Still, Maria could take care of herself. She carried Mace and one of those screech alarms. He had made her do that. He paid the bill for the coffee and gave an overgenerous tip. He did that. Tipped too much because he couldn't bear embarrassment. He knew the waiter knew he'd been stood up. Knew it because he always came here to meet Maria - for no other purpose. And it was a small place.

Mikhail drove across town to Maria's. He parked on the street risking a ticket.

Maria's apartment was 65A on the sixth floor. The door was slightly ajar, which was crazy, in this place at least.

Mikhail pushed at the door and the vista transformed. No more the chipped dirty plaster of the hallway corridor walls. Here in Maria's space all was perfect. The pictures, the furniture, the fresh well-painted walls. He called her name then. Nothing.

He rapped on the already open door. "Maria? You here?"

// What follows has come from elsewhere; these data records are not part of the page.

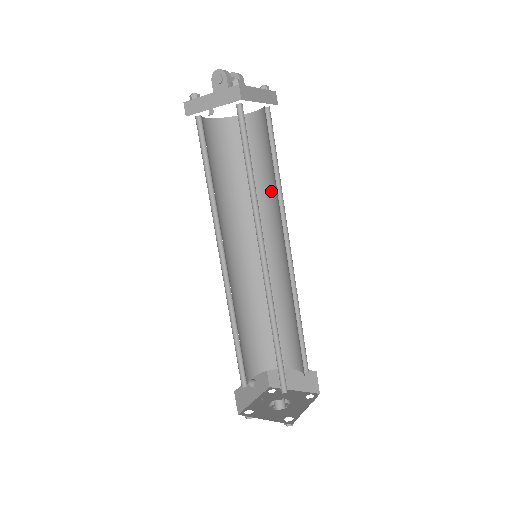
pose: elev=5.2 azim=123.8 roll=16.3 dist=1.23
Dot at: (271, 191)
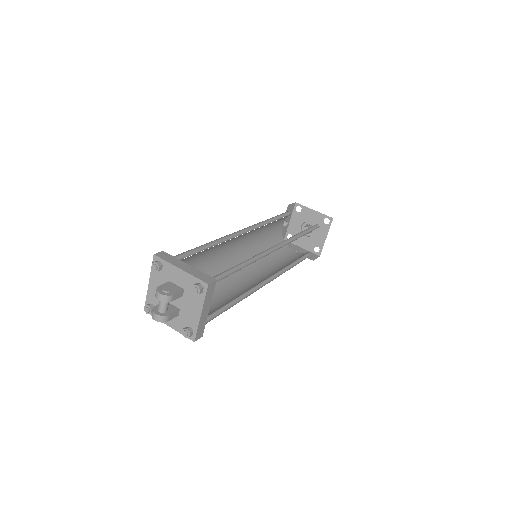
Dot at: occluded
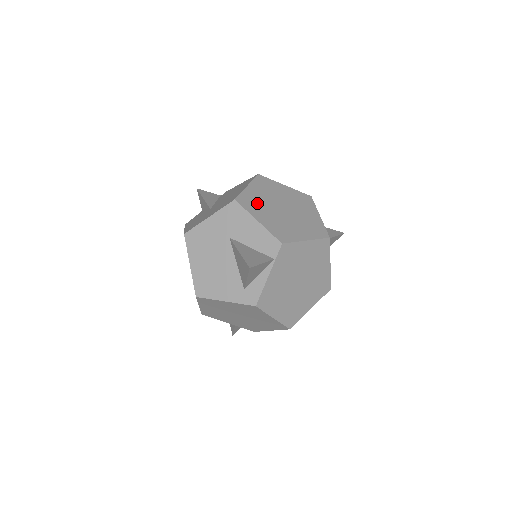
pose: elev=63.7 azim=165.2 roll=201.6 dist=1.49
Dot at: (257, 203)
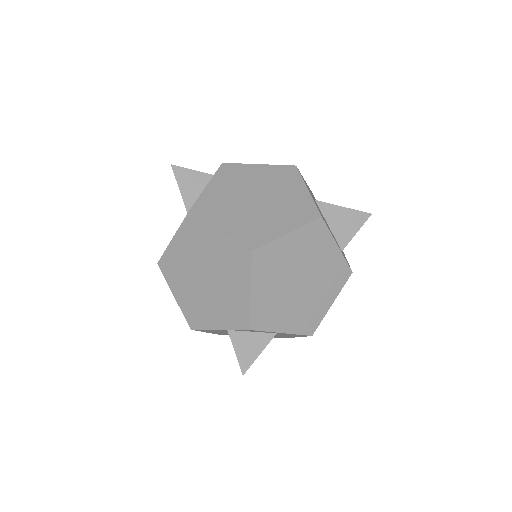
Dot at: occluded
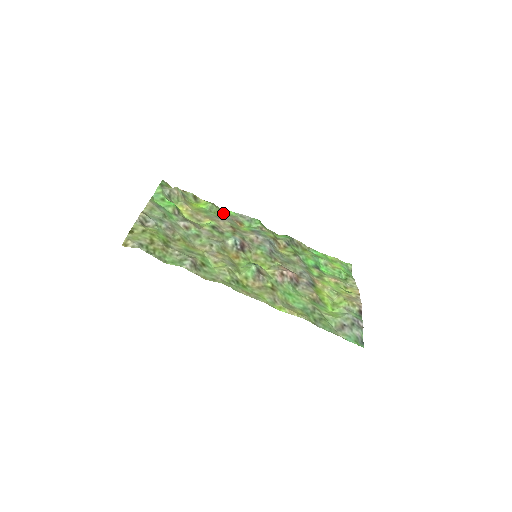
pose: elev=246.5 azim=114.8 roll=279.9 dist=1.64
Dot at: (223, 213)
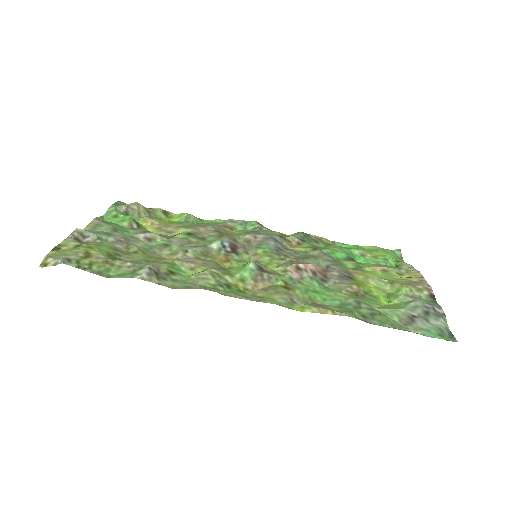
Dot at: (205, 222)
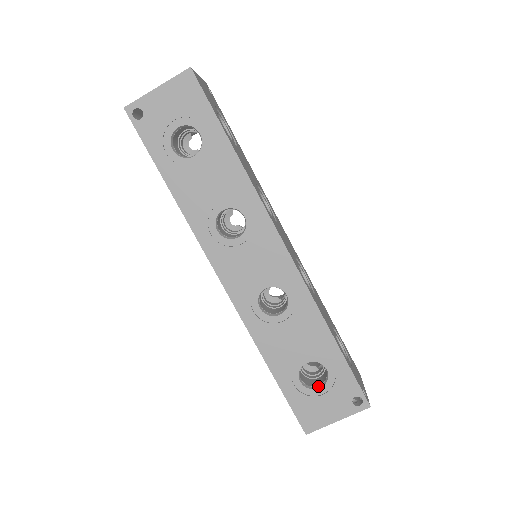
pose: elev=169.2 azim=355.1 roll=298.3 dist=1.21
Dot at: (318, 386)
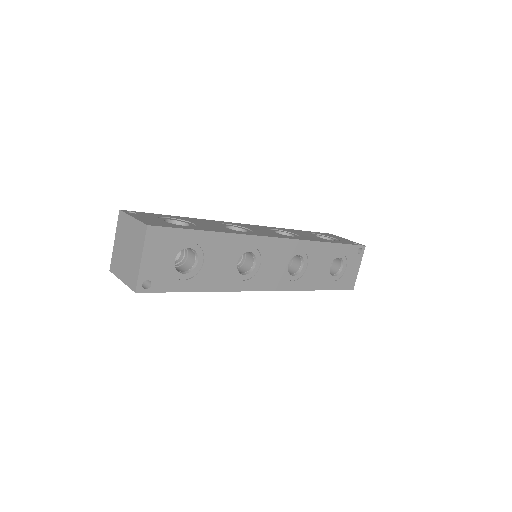
Dot at: (341, 268)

Still nothing, so he moved inside, his disquiet growing with each step. The small living room was as he remembered it. Tidy, polished clean, ornaments and child-like toys, a cabbage patch doll on the sofa, a teddy bear on the bookshelf, a brass pig as a doorstop with a money-box slit. He moved to the bedroom beyond. The door to that was also ajar. The curtains were part closed, the room half in shadow.

And there she lay, fully clothed, asleep on the bed. "Maria, for heaven's sake." He stepped across the room to the bedside. He noticed a glass of water on the table. He reached to shake her. Then he froze and he sighed the one word, "No . . ."

Then slowly Mikhail reached out to touch her. But he couldn't. His hand sank to his side and his knees folded as he started to sob. It was much too horrible. The gash in her throat too final. She was lost to him forever.

Maria lay on her back, her beautiful hair spread wide as if deliberately to frame her exquisite face. The blood was splashed onto the coverlet in a crimson smile, like the laugh of a clown. Maria was undeniably dead. Her throat cut low to the shoulder. Her own pretty mouth sagging open in shocked protest. Her eyes, mercifully, closed.